Please, in the data that follows, copy exactly the lines from the line with "right ear: (181, 146)" through the last one, both included. Do not include pictures.

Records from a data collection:
━━━
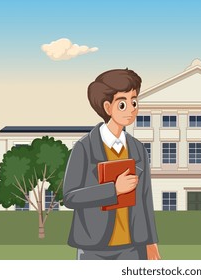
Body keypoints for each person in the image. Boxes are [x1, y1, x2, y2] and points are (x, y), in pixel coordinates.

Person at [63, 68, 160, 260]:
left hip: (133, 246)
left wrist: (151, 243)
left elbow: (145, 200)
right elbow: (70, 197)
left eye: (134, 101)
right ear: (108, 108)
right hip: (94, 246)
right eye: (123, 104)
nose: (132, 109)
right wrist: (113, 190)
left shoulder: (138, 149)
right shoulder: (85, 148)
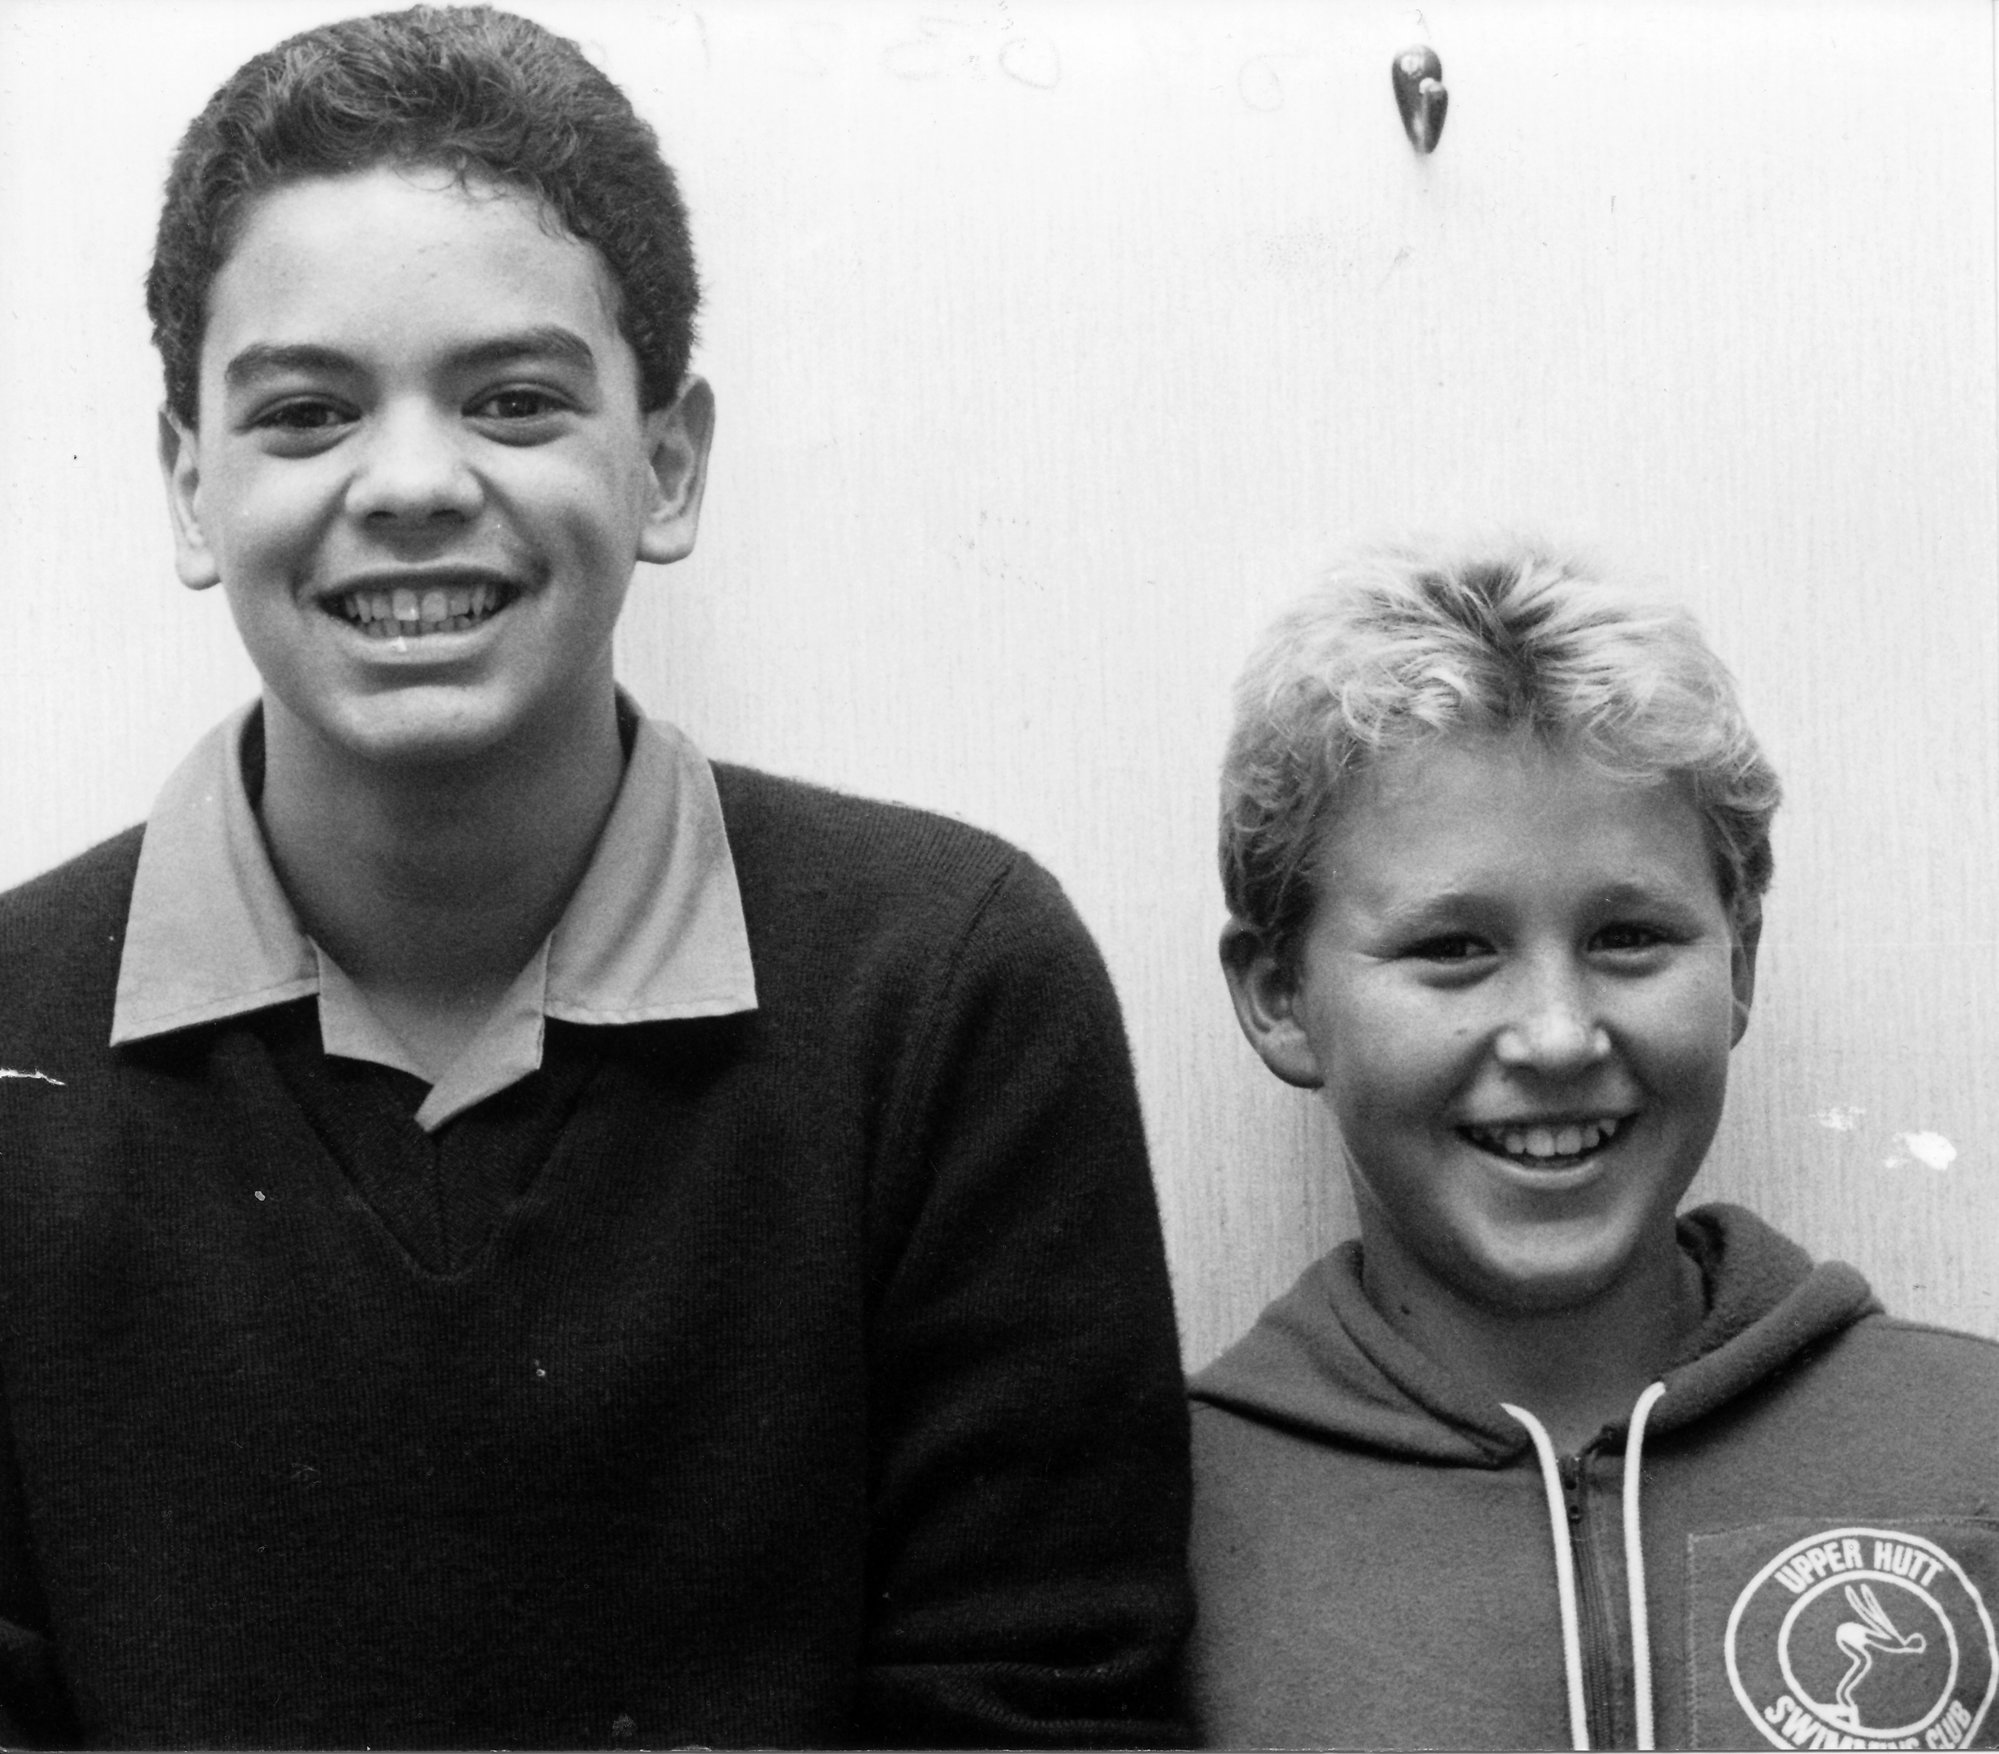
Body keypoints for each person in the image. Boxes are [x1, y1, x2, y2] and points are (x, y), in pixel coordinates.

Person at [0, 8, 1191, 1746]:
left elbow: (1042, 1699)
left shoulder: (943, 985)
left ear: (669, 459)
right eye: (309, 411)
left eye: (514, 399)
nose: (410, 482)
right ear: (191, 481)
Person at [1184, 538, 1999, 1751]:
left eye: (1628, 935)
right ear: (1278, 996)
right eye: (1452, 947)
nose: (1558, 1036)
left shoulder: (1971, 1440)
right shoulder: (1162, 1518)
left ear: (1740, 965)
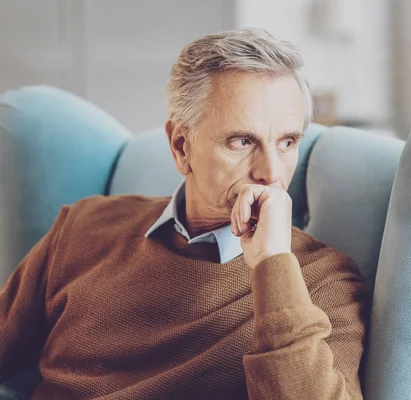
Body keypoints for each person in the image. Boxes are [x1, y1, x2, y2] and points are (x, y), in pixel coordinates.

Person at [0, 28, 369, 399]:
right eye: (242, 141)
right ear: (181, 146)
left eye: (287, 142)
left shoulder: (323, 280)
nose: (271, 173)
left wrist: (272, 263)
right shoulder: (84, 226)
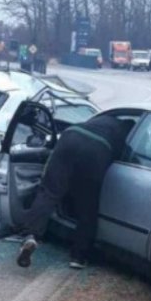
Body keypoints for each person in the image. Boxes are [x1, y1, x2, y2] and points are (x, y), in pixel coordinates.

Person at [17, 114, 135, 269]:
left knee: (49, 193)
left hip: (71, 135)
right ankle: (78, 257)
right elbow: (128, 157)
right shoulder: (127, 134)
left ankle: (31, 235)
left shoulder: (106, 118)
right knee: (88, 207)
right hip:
━━━
- **OUTPUT BELOW**:
right ear: (181, 146)
left eye: (287, 142)
left shoulder: (323, 280)
nose: (271, 173)
left wrist: (272, 263)
right shoulder: (84, 226)
Body keypoints for each person in the image. Boxes are [x1, y1, x2, y2] and points are (x, y), in pixel coordinates.

Person at [17, 114, 135, 269]:
left knee: (49, 193)
left hip: (71, 135)
right ankle: (78, 257)
right elbow: (128, 157)
right shoulder: (127, 134)
left ankle: (31, 235)
left shoulder: (106, 118)
right knee: (88, 207)
right hip:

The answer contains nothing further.